Developing presently unusable farming land


  • Increasing availability of marginal agricultural land
  • Developing marginal agricultural lands
  • Expanding marginal land production
  • Opening up marginal lands

Implementation

In many parts of the world, including continental Asia where land is generally in short supply, significant tracts of marginal but cultivable land are unused for a variety of reasons. A well-recognized problem of the Indian Bhoodan Movement, in which freely donated surplus land is distributed to landless labourers, is that the land is often of poor quality. Without substantial initial inputs it cannot be viably worked. Some projects deal with the problem by making available credit and employment. Communal fodder farms have also been implemented through state governments. Private companies have established commercial plantations on wasteland using suitable trees (e.g Leucena and Eucalyptus). The concept is to bring new land into cultivation, employ landless labourers and make a profit with a fair wage for the workers. There are also many examples in India and other developing countries of the strategy of landless people earning substantial incomes by raising and selling seedlings for re-afforestation projects to forest and horticulture departments of government and to the public.

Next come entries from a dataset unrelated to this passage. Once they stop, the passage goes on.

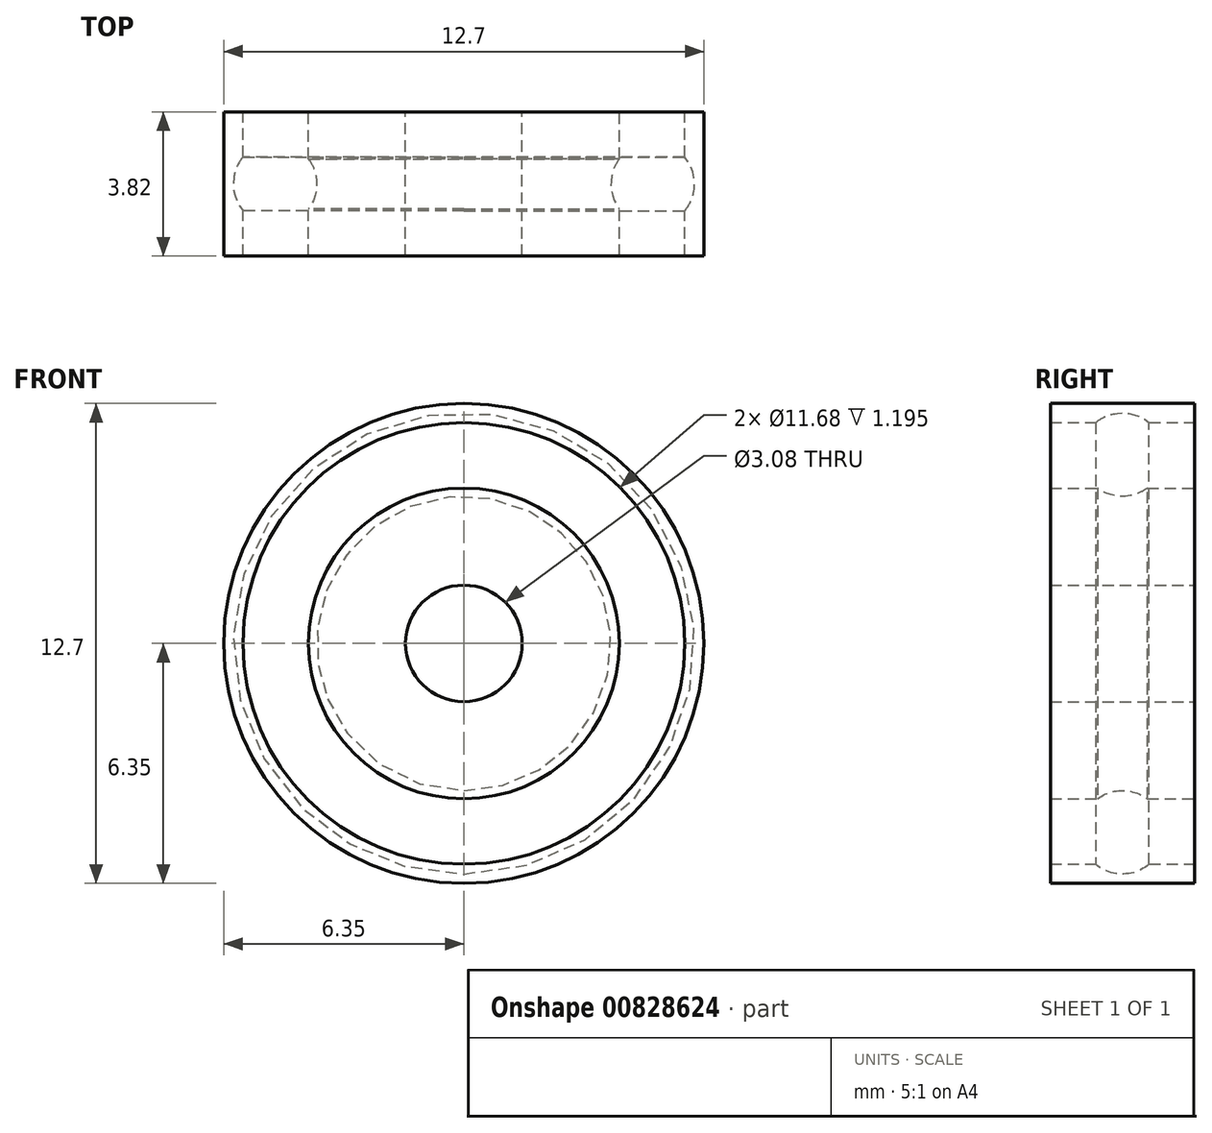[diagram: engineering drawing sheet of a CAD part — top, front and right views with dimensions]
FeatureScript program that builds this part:
annotation { "Feature Type Name" : "Feature", "Feature Type Description" : "" }
export const myFeature = defineFeature(function(context is Context, id is Id, definition is map)
    precondition{}
    {
        {
            var Q0;
            Q0=qCreatedBy(makeId("Front.planeOp"),FACE);
            var sketch = newSketch(context, id + "F0", { "sketchPlane" : qUnion([Q0])});
            skCircle(sketch, "E0", {"center": v(0, 0) * mm, "radius": 6.35 * mm});
            skCircle(sketch, "E1", {"center": v(0, 0) * mm, "radius": 5.84 * mm});
            skCircle(sketch, "E2", {"center": v(0, 0) * mm, "radius": 4.11 * mm});
            skCircle(sketch, "E3", {"center": v(0, 0) * mm, "radius": 1.54 * mm});
            skSolve(sketch);
        }
        {
            var Q0;
            Q0 = qSketchRegion(id + "F0", true);
            var Q1;
            Q1=makeQuery(id+"F0.imprint","IMPRINT",FACE,{"disambiguationData":[TD([[makeQuery(id+"F0.imprint","IMPRINT",EDGE,{"derivedFrom":sQuery(id+"F0.wireOp",EDGE,"E2")}),1.0]])]});
            extrude(context, id + "F1", {"entities" : qUnion([Q0, Q1]), "endBound" : BoundingType.SYMMETRIC, "depth" : 3.8 * mm, "offsetDistance" : 25.4 * mm});
        }
        {
            var Q0;
            Q0=qCreatedBy(makeId("Right.planeOp"),FACE);
            var sketch = newSketch(context, id + "F2", { "sketchPlane" : qUnion([Q0])});
            skCircle(sketch, "E4", {"center": v(0, 5) * mm, "radius": 1.1 * mm});
            skSolve(sketch);
        }
        {
            var Q0;
            Q0=makeQuery(id+"F2.imprint","IMPRINT",FACE,{"disambiguationData":[TD([[makeQuery(id+"F2.imprint","IMPRINT",EDGE,{"derivedFrom":sQuery(id+"F2.wireOp",EDGE,"E4")}),1.0]])]});
            var Q1;
            Q1=makeQuery(id+"F1.opExtrude","CAP_EDGE",EDGE,{"disambiguationData":[OSD([sQuery(id+"F0.wireOp",EDGE,"E2")])],"isStart":false});
            revolve(context, id + "F3", {"operationType" : NewBodyOperationType.REMOVE, "surfaceOperationType" : NewSurfaceOperationType.NEW, "entities" : qUnion([Q0]), "axis" : qUnion([Q1]), "revolveType" : RevolveType.FULL, "oppositeDirection" : true});
        }
    });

The Gujarat State Rural Development Corporation Ltd developed saline and unproductive wasteland for fodder-cum-fuel cultivation (trees like Leucana or Lpil-ipil), providing employment over a period of five to six year to the unemployed landless labourers. Having learned the techniques of nutritious fodder production, the labourers are then helped to acquire a cow or buffalo through bank loans whenever feasible. This helps to produce more milk of better quality and enables the families to move out of poverty through increased returns.

In the 1980s, the Government of Jamaica embarked on its First Rural Development Project to resettle landless people, with assistance from the World Bank. Government wasteland was identified, divided into viable units and provided with the necessary infrastructure. By 1983, one thousand twenty families had been settled on the newly developed land. Four hundred farm houses with potable water were supplied and 100 miles of roads were constructed. Seven new market places were started. Five hundred and twenty acres had received soil conservation treatment and 1,500 farmers and extension staff had been trained. This has slowed the exodus of people to urban areas, made these landless families viable and enriched rural life.